**TASK DIRECTIONS:**
Could you rewrite the entries from the line containing "Document page, 1275x1650 pixels." through the end, swapping "document elements" for "page regions" and leaving everything else the same?

════════════════════

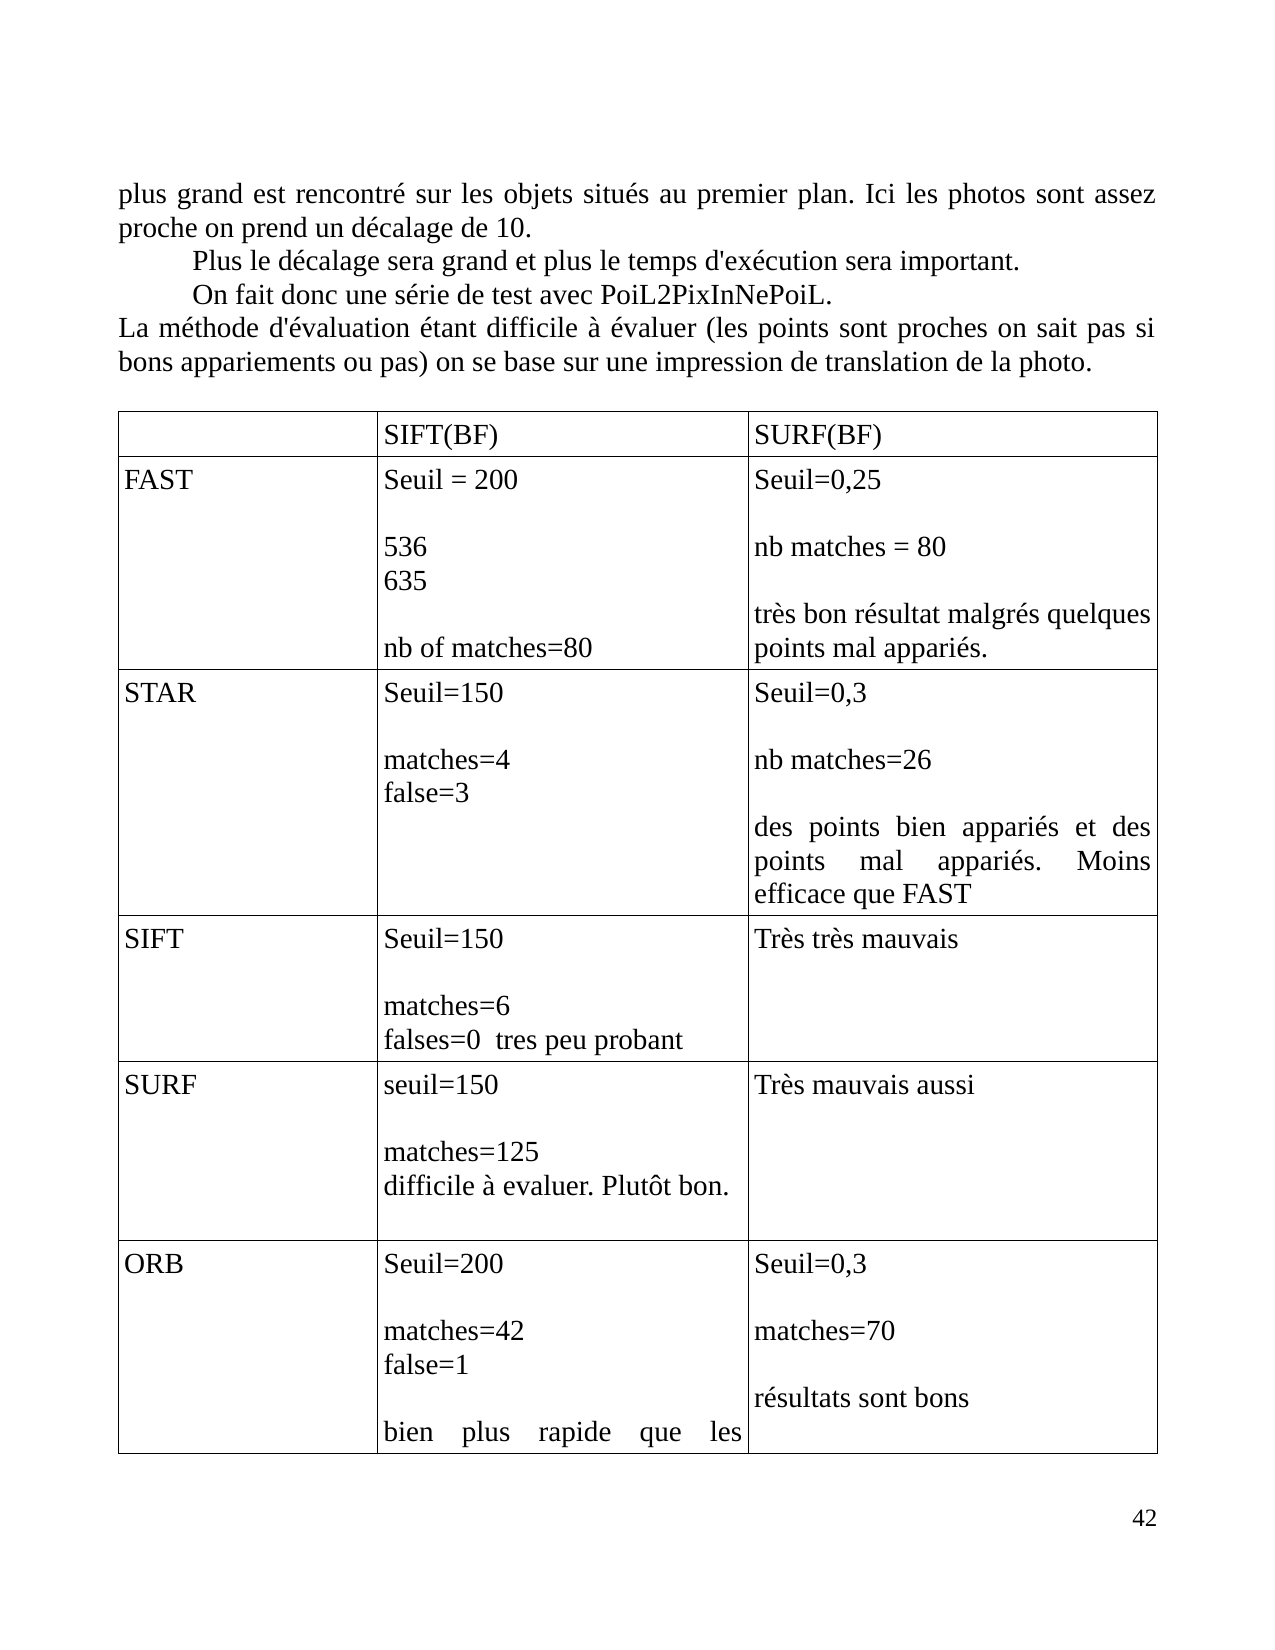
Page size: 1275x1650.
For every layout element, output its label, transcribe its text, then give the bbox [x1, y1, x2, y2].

table_cell Seuil=200 matches=42 false=1 bien plus rapide que les [378, 1241, 748, 1453]
table_cell FAST [119, 457, 377, 669]
text La méthode d'évaluation étant difficile à évaluer (les points sont proches on sait pas si bons appariements ou pas) on se base sur une impression de translation de la photo. [118, 311, 1157, 378]
table_header [119, 412, 377, 456]
table_cell Seuil = 200 536 635 nb of matches=80 [378, 457, 748, 669]
table_header SURF(BF) [749, 412, 1157, 456]
table_header SIFT(BF) [378, 412, 748, 456]
table_cell Très mauvais aussi [749, 1062, 1157, 1240]
text On fait donc une série de test avec PoiL2PixInNePoiL. [118, 277, 1157, 311]
text plus grand est rencontré sur les objets situés au premier plan. Ici les photos sont assez proche on prend un décalage de 10. [118, 176, 1157, 243]
table_cell seuil=150 matches=125 difficile à evaluer. Plutôt bon. [378, 1062, 748, 1240]
table_cell SURF [119, 1062, 377, 1240]
table_cell Seuil=150 matches=4 false=3 [378, 670, 748, 915]
table_cell ORB [119, 1241, 377, 1453]
table_cell Seuil=0,25 nb matches = 80 très bon résultat malgrés quelques points mal appariés. [749, 457, 1157, 669]
text Plus le décalage sera grand et plus le temps d'exécution sera important. [118, 243, 1157, 277]
table_cell Seuil=0,3 matches=70 résultats sont bons [749, 1241, 1157, 1453]
table_cell Très très mauvais [749, 916, 1157, 1061]
table_cell STAR [119, 670, 377, 915]
table_cell Seuil=150 matches=6 falses=0 tres peu probant [378, 916, 748, 1061]
table_cell Seuil=0,3 nb matches=26 des points bien appariés et des points mal appariés. Moins efficace que FAST [749, 670, 1157, 915]
table_cell SIFT [119, 916, 377, 1061]
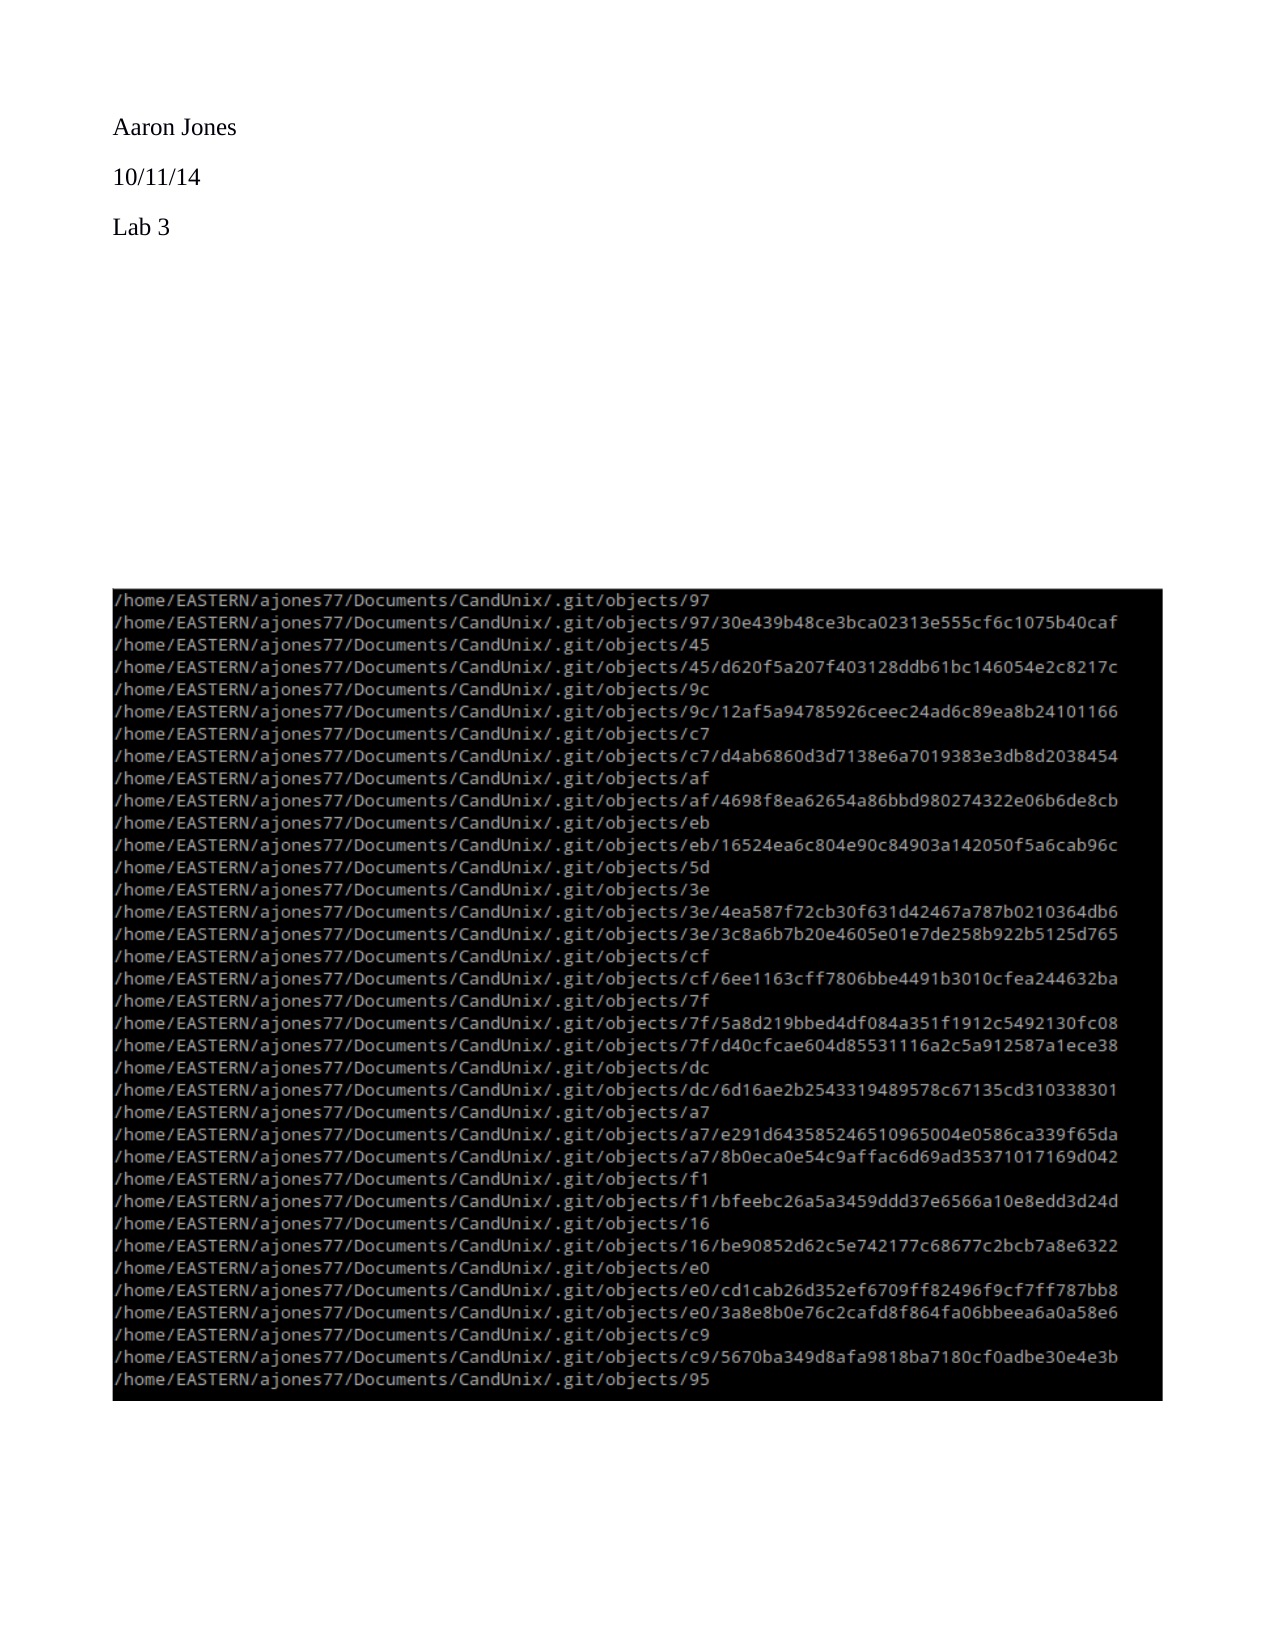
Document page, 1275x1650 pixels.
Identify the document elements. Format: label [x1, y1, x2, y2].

════════════════════

**SOLUTION FOR THIS TASK:**
Document page, 1275x1650 pixels.
Identify the page regions. Format: label [x1, y1, x2, y2].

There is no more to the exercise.